Sunday, October 4, 2015

HP P410i - P420i Self-test failure lockup

Recently I was messing around with a DL360G8 from HP. It all looked well until my raid controller, a p420i, quit while I was installing a virtual machine in ESX6.0. When I reboot, I got this nice message; 1783-slot 0 Drive Array Controller Failure. [Self-test failure (cmd=0h, err=00h, lockup=013:0h)]



At first I was kind of clueless, what to do? Was it a failure in my raid controller, or maybe in the cache module? After some Google work I found most people who had a similar problem had it because they did not have OEM disks (neither did I, I just replaced them with some aftermarket Intel SSD DC S3500 ssd's).
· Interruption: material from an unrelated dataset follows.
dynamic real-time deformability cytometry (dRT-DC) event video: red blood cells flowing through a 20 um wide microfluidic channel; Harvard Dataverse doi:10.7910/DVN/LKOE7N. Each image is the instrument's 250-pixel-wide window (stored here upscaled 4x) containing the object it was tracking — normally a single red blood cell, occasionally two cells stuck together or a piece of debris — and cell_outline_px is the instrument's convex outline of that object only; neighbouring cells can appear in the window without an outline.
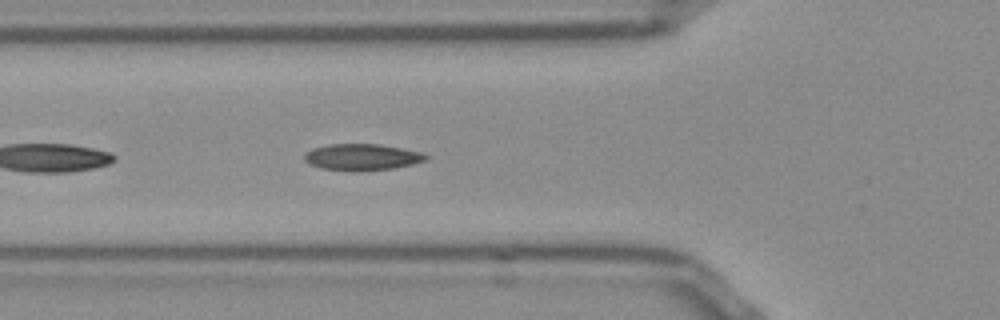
{"species": "Egyptian fruit bat (a non-hibernating species)", "species_latin": "Rousettus aegyptiacus", "temperature_condition": "room temperature", "stored_images_in_passage": 26, "camera_frame_rate_fps": 3000, "um_per_image_px": 0.085, "frame": {"image": 1, "passage_image": 5, "time_ms": 1.333, "image_size_px": [1000, 320], "cell_outline_px": [[428, 160], [412, 164], [392, 168], [360, 172], [348, 172], [320, 168], [308, 164], [304, 160], [304, 156], [312, 148], [328, 144], [376, 144], [424, 152], [428, 156]], "centroid_in_image_um": [30.75, 13.37], "position_along_channel_um": 95.0, "area_um2": 19.02}, "authors_computed_cell_mechanics": {"area_um2": 18.3226, "velocity_mm_per_s": 3.8235, "shape_relaxation_time_tau1_ms": 3.6261, "shape_relaxation_time_tau2_ms": 1.0607, "deformation_change_tau1": 0.133, "deformation_change_tau2": 0.0663}}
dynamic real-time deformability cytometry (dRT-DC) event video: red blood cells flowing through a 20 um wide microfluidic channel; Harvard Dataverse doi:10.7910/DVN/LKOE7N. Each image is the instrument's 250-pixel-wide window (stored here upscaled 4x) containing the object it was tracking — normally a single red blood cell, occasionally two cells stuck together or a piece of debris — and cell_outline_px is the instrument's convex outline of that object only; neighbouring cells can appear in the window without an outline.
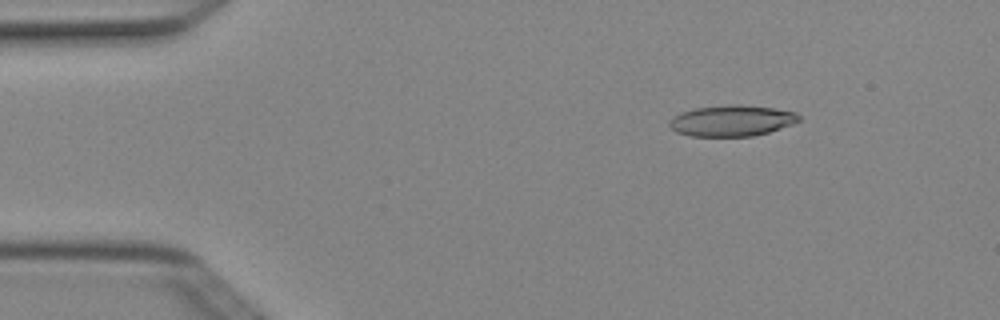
{"species": "Egyptian fruit bat (a non-hibernating species)", "species_latin": "Rousettus aegyptiacus", "temperature_condition": "cold", "stored_images_in_passage": 4, "camera_frame_rate_fps": 3000, "um_per_image_px": 0.085, "animal": {"sex": "female"}, "frame": {"image": 1, "passage_image": 2, "time_ms": 0.333, "image_size_px": [1000, 320], "cell_outline_px": [[800, 120], [792, 124], [768, 132], [752, 136], [688, 136], [676, 132], [668, 124], [680, 112], [692, 108], [728, 104], [740, 104], [772, 108], [796, 112], [800, 116]], "centroid_in_image_um": [62.19, 10.25], "position_along_channel_um": 22.8, "area_um2": 23.41}}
But after removing them and trying to boot without disks, the error persisted, so it must me something else. I tried booting without the cache module, since many people had issues with this as-well. Unfortunately, this didn't help either. Then I figured I would let the server sit without power for a while to drain any leftover power from batteries or other kind of capacitators, when this didn't work I disabled the p420i in the BIOS/UEFI, I figured maybe if I reinitialise the card in this way, it might work... Wishful thinking, it didn't.

Then, I got the idea to disconnect the cache module, and more importantly, the SAS cables on the motherboard, so there wouldn't be any signal to the raid controller at all. Hallelujah and praise the Flying Spaghetti Monster! It works! In all my enthusiasm I powered down the server to re-attach the cache module and the SAS cables. But hey, when I rebooted the server, the error message was back... Bummer! I figured it must of been the SAS cables, because the cache module alone didn't fix it. So I powered the machine down again and disconnected the SAS cables. I rebooted the machine and held my fingers crossed (with a G8, it takes a while to boot..). Yes! Again no error message. So I hit F8 to enter the adapters setup. Whilst in setup I reconnected the SAS cables to the motherboard and one by one my ssd's reinitialised. When I clicked on the create a raid array, there where my disks, and I could successfully create a new array! After rebooting there was no error message anymore and I was able to boot safely into ESX and continue with my work!


I hope you guys find this useful, and as always... If you find a controller that is helped with the same fix, leave a comment, and you might help someone else with it to!